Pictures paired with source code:
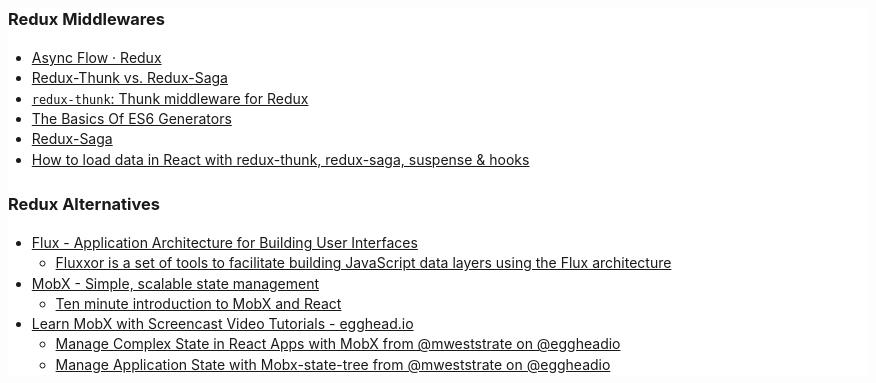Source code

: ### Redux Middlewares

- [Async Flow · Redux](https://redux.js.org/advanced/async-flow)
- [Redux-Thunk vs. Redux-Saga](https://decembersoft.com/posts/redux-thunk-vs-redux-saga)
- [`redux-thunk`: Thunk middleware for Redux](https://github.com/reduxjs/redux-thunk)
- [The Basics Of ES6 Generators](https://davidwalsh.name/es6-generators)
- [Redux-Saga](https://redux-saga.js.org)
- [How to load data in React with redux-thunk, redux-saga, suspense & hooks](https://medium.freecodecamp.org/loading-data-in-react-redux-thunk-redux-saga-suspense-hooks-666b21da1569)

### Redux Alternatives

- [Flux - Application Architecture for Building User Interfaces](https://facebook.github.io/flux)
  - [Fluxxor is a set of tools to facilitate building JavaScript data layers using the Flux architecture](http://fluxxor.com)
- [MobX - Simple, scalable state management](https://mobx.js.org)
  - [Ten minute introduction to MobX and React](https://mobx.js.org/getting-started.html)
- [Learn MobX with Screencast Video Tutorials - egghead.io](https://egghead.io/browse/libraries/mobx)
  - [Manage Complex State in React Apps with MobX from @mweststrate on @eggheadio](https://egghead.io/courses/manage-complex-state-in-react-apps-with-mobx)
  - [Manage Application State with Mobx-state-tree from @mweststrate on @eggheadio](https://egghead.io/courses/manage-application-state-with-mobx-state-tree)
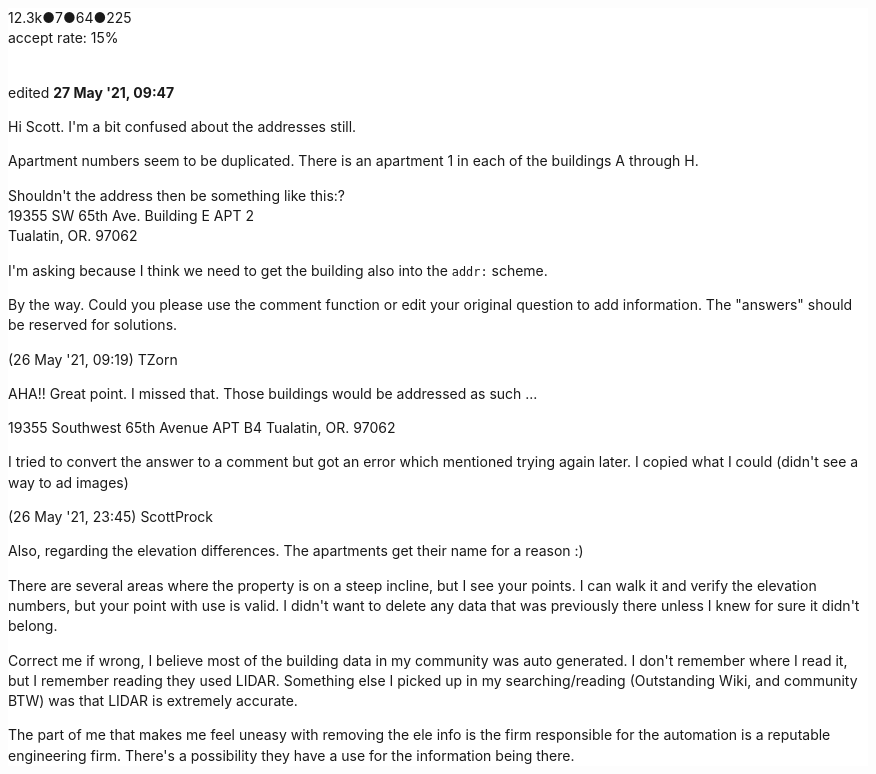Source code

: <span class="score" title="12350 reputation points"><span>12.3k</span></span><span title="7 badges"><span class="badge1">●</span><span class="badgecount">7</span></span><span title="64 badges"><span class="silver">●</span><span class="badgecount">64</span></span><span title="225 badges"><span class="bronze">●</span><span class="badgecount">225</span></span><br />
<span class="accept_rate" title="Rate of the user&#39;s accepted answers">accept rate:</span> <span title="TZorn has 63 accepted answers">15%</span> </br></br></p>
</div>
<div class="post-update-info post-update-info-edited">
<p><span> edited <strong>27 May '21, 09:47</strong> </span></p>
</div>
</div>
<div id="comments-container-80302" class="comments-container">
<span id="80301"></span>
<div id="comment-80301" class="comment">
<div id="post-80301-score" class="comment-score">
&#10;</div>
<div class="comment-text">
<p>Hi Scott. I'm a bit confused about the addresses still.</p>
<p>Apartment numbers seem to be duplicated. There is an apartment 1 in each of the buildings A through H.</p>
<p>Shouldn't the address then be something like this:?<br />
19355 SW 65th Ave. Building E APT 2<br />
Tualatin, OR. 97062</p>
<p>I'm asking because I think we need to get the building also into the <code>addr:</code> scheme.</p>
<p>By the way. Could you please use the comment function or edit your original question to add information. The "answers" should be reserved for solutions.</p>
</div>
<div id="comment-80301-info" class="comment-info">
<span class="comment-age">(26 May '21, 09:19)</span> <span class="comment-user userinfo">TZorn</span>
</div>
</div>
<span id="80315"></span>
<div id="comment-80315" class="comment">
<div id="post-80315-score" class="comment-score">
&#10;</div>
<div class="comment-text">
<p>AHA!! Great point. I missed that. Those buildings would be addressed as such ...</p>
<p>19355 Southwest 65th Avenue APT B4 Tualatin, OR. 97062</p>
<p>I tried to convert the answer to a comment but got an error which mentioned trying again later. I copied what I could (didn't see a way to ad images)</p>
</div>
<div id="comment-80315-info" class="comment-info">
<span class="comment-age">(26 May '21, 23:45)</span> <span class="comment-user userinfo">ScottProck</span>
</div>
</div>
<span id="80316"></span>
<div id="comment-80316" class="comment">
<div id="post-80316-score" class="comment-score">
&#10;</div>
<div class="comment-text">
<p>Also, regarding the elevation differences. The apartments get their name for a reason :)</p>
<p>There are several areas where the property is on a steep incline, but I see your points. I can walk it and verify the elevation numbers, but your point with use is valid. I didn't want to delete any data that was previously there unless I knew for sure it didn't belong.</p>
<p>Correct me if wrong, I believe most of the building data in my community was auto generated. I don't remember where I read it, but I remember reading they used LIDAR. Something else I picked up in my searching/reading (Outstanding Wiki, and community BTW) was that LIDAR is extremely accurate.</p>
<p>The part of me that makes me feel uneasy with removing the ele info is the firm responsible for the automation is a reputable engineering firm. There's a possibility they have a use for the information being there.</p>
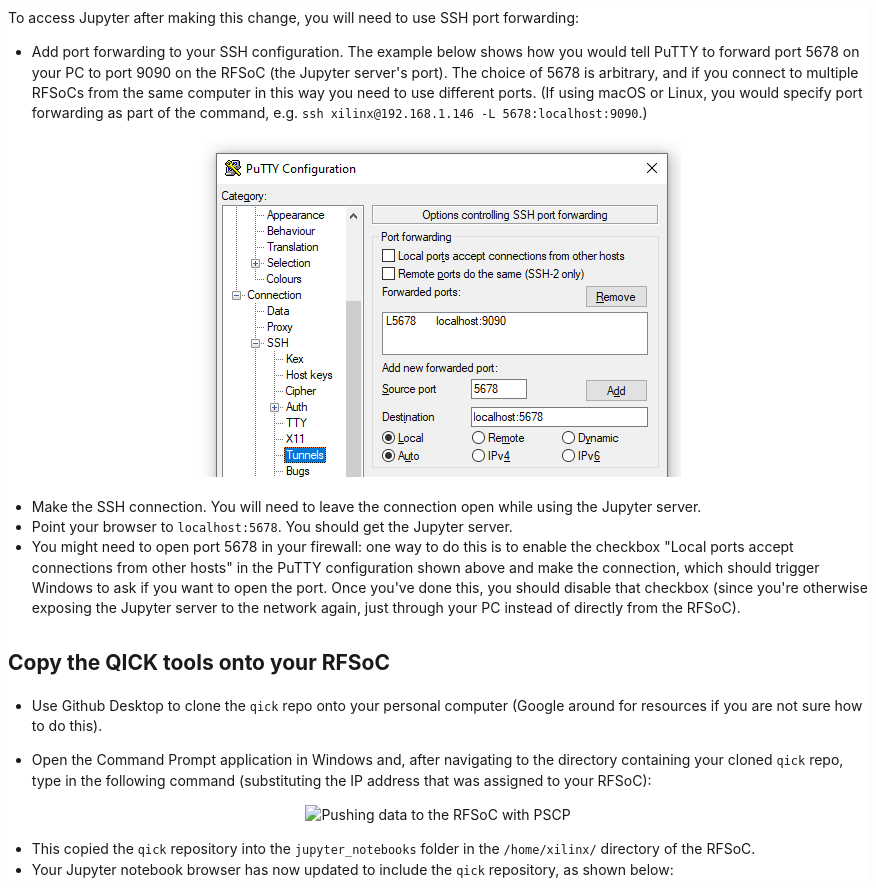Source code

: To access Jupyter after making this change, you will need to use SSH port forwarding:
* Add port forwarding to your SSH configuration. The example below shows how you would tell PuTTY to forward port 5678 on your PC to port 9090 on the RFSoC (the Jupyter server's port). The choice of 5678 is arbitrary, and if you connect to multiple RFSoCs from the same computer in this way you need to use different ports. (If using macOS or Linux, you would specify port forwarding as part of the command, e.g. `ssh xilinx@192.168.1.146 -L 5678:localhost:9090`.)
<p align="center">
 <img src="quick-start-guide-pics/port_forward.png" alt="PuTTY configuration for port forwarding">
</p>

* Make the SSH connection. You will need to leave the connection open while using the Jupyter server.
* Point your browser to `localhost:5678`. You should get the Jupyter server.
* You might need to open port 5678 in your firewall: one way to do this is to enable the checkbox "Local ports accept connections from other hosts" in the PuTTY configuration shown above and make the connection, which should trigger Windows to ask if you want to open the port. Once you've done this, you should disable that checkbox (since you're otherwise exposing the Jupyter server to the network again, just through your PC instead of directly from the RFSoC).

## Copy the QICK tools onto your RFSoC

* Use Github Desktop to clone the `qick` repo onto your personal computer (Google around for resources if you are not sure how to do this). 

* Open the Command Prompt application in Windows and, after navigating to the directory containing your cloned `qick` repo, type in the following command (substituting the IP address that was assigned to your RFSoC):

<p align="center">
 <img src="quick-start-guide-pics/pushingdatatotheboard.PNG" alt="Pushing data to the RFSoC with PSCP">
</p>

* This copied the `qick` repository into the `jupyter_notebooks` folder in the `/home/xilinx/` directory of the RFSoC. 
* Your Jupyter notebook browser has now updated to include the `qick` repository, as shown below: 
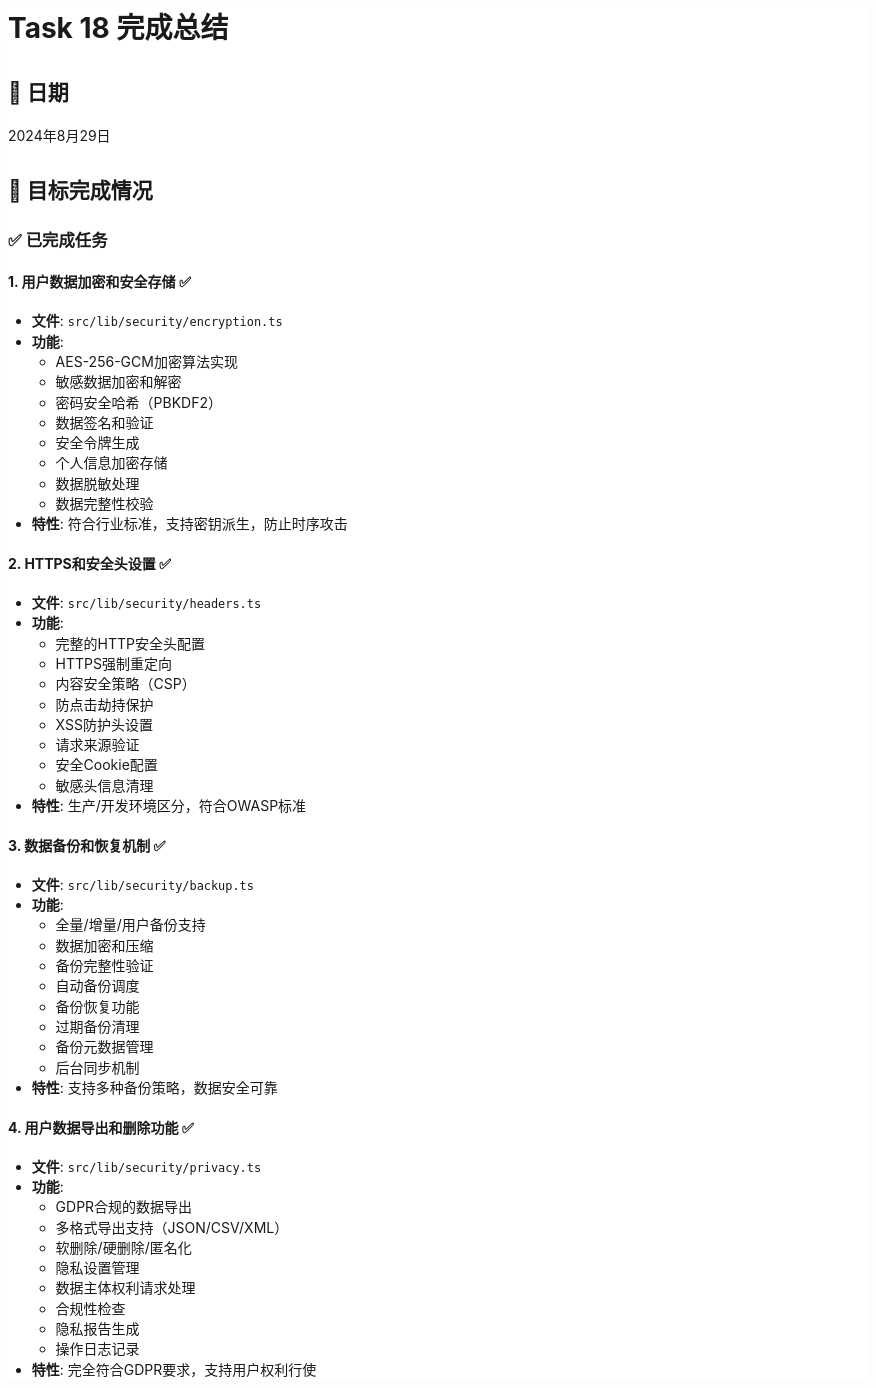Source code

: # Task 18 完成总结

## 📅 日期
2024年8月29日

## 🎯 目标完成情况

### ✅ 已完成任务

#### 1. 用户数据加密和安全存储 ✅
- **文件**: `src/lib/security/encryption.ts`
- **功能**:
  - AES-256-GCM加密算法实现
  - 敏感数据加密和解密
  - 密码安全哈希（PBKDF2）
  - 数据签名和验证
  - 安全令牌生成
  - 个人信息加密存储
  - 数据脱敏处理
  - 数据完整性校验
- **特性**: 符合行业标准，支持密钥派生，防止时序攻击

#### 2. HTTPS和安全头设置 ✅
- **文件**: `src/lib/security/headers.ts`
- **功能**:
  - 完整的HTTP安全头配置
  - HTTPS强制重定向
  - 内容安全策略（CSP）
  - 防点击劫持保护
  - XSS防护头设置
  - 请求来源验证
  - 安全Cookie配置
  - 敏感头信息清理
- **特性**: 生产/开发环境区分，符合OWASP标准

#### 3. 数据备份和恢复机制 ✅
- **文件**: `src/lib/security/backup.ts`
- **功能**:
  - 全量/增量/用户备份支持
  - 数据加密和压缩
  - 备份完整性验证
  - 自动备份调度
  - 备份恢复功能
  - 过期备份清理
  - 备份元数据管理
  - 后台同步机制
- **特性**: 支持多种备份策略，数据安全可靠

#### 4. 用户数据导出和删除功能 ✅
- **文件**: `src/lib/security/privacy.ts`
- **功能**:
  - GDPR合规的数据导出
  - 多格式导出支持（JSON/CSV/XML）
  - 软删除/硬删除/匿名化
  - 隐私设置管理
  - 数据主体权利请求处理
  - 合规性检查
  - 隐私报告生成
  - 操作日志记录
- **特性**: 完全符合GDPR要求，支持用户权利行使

[The task]: Could you repeat every record exactly as written, with the pictures left out?

[Answer box]:
Source code

: ### Redux Middlewares

- [Async Flow · Redux](https://redux.js.org/advanced/async-flow)
- [Redux-Thunk vs. Redux-Saga](https://decembersoft.com/posts/redux-thunk-vs-redux-saga)
- [`redux-thunk`: Thunk middleware for Redux](https://github.com/reduxjs/redux-thunk)
- [The Basics Of ES6 Generators](https://davidwalsh.name/es6-generators)
- [Redux-Saga](https://redux-saga.js.org)
- [How to load data in React with redux-thunk, redux-saga, suspense & hooks](https://medium.freecodecamp.org/loading-data-in-react-redux-thunk-redux-saga-suspense-hooks-666b21da1569)

### Redux Alternatives

- [Flux - Application Architecture for Building User Interfaces](https://facebook.github.io/flux)
  - [Fluxxor is a set of tools to facilitate building JavaScript data layers using the Flux architecture](http://fluxxor.com)
- [MobX - Simple, scalable state management](https://mobx.js.org)
  - [Ten minute introduction to MobX and React](https://mobx.js.org/getting-started.html)
- [Learn MobX with Screencast Video Tutorials - egghead.io](https://egghead.io/browse/libraries/mobx)
  - [Manage Complex State in React Apps with MobX from @mweststrate on @eggheadio](https://egghead.io/courses/manage-complex-state-in-react-apps-with-mobx)
  - [Manage Application State with Mobx-state-tree from @mweststrate on @eggheadio](https://egghead.io/courses/manage-application-state-with-mobx-state-tree)
Source code

: <span class="score" title="12350 reputation points"><span>12.3k</span></span><span title="7 badges"><span class="badge1">●</span><span class="badgecount">7</span></span><span title="64 badges"><span class="silver">●</span><span class="badgecount">64</span></span><span title="225 badges"><span class="bronze">●</span><span class="badgecount">225</span></span><br />
<span class="accept_rate" title="Rate of the user&#39;s accepted answers">accept rate:</span> <span title="TZorn has 63 accepted answers">15%</span> </br></br></p>
</div>
<div class="post-update-info post-update-info-edited">
<p><span> edited <strong>27 May '21, 09:47</strong> </span></p>
</div>
</div>
<div id="comments-container-80302" class="comments-container">
<span id="80301"></span>
<div id="comment-80301" class="comment">
<div id="post-80301-score" class="comment-score">
&#10;</div>
<div class="comment-text">
<p>Hi Scott. I'm a bit confused about the addresses still.</p>
<p>Apartment numbers seem to be duplicated. There is an apartment 1 in each of the buildings A through H.</p>
<p>Shouldn't the address then be something like this:?<br />
19355 SW 65th Ave. Building E APT 2<br />
Tualatin, OR. 97062</p>
<p>I'm asking because I think we need to get the building also into the <code>addr:</code> scheme.</p>
<p>By the way. Could you please use the comment function or edit your original question to add information. The "answers" should be reserved for solutions.</p>
</div>
<div id="comment-80301-info" class="comment-info">
<span class="comment-age">(26 May '21, 09:19)</span> <span class="comment-user userinfo">TZorn</span>
</div>
</div>
<span id="80315"></span>
<div id="comment-80315" class="comment">
<div id="post-80315-score" class="comment-score">
&#10;</div>
<div class="comment-text">
<p>AHA!! Great point. I missed that. Those buildings would be addressed as such ...</p>
<p>19355 Southwest 65th Avenue APT B4 Tualatin, OR. 97062</p>
<p>I tried to convert the answer to a comment but got an error which mentioned trying again later. I copied what I could (didn't see a way to ad images)</p>
</div>
<div id="comment-80315-info" class="comment-info">
<span class="comment-age">(26 May '21, 23:45)</span> <span class="comment-user userinfo">ScottProck</span>
</div>
</div>
<span id="80316"></span>
<div id="comment-80316" class="comment">
<div id="post-80316-score" class="comment-score">
&#10;</div>
<div class="comment-text">
<p>Also, regarding the elevation differences. The apartments get their name for a reason :)</p>
<p>There are several areas where the property is on a steep incline, but I see your points. I can walk it and verify the elevation numbers, but your point with use is valid. I didn't want to delete any data that was previously there unless I knew for sure it didn't belong.</p>
<p>Correct me if wrong, I believe most of the building data in my community was auto generated. I don't remember where I read it, but I remember reading they used LIDAR. Something else I picked up in my searching/reading (Outstanding Wiki, and community BTW) was that LIDAR is extremely accurate.</p>
<p>The part of me that makes me feel uneasy with removing the ele info is the firm responsible for the automation is a reputable engineering firm. There's a possibility they have a use for the information being there.</p>
Source code

: To access Jupyter after making this change, you will need to use SSH port forwarding:
* Add port forwarding to your SSH configuration. The example below shows how you would tell PuTTY to forward port 5678 on your PC to port 9090 on the RFSoC (the Jupyter server's port). The choice of 5678 is arbitrary, and if you connect to multiple RFSoCs from the same computer in this way you need to use different ports. (If using macOS or Linux, you would specify port forwarding as part of the command, e.g. `ssh xilinx@192.168.1.146 -L 5678:localhost:9090`.)
<p align="center">
 <img src="quick-start-guide-pics/port_forward.png" alt="PuTTY configuration for port forwarding">
</p>

* Make the SSH connection. You will need to leave the connection open while using the Jupyter server.
* Point your browser to `localhost:5678`. You should get the Jupyter server.
* You might need to open port 5678 in your firewall: one way to do this is to enable the checkbox "Local ports accept connections from other hosts" in the PuTTY configuration shown above and make the connection, which should trigger Windows to ask if you want to open the port. Once you've done this, you should disable that checkbox (since you're otherwise exposing the Jupyter server to the network again, just through your PC instead of directly from the RFSoC).

## Copy the QICK tools onto your RFSoC

* Use Github Desktop to clone the `qick` repo onto your personal computer (Google around for resources if you are not sure how to do this). 

* Open the Command Prompt application in Windows and, after navigating to the directory containing your cloned `qick` repo, type in the following command (substituting the IP address that was assigned to your RFSoC):

<p align="center">
 <img src="quick-start-guide-pics/pushingdatatotheboard.PNG" alt="Pushing data to the RFSoC with PSCP">
</p>

* This copied the `qick` repository into the `jupyter_notebooks` folder in the `/home/xilinx/` directory of the RFSoC. 
* Your Jupyter notebook browser has now updated to include the `qick` repository, as shown below: 
Source code

: # Task 18 完成总结

## 📅 日期
2024年8月29日

## 🎯 目标完成情况

### ✅ 已完成任务

#### 1. 用户数据加密和安全存储 ✅
- **文件**: `src/lib/security/encryption.ts`
- **功能**:
  - AES-256-GCM加密算法实现
  - 敏感数据加密和解密
  - 密码安全哈希（PBKDF2）
  - 数据签名和验证
  - 安全令牌生成
  - 个人信息加密存储
  - 数据脱敏处理
  - 数据完整性校验
- **特性**: 符合行业标准，支持密钥派生，防止时序攻击

#### 2. HTTPS和安全头设置 ✅
- **文件**: `src/lib/security/headers.ts`
- **功能**:
  - 完整的HTTP安全头配置
  - HTTPS强制重定向
  - 内容安全策略（CSP）
  - 防点击劫持保护
  - XSS防护头设置
  - 请求来源验证
  - 安全Cookie配置
  - 敏感头信息清理
- **特性**: 生产/开发环境区分，符合OWASP标准

#### 3. 数据备份和恢复机制 ✅
- **文件**: `src/lib/security/backup.ts`
- **功能**:
  - 全量/增量/用户备份支持
  - 数据加密和压缩
  - 备份完整性验证
  - 自动备份调度
  - 备份恢复功能
  - 过期备份清理
  - 备份元数据管理
  - 后台同步机制
- **特性**: 支持多种备份策略，数据安全可靠

#### 4. 用户数据导出和删除功能 ✅
- **文件**: `src/lib/security/privacy.ts`
- **功能**:
  - GDPR合规的数据导出
  - 多格式导出支持（JSON/CSV/XML）
  - 软删除/硬删除/匿名化
  - 隐私设置管理
  - 数据主体权利请求处理
  - 合规性检查
  - 隐私报告生成
  - 操作日志记录
- **特性**: 完全符合GDPR要求，支持用户权利行使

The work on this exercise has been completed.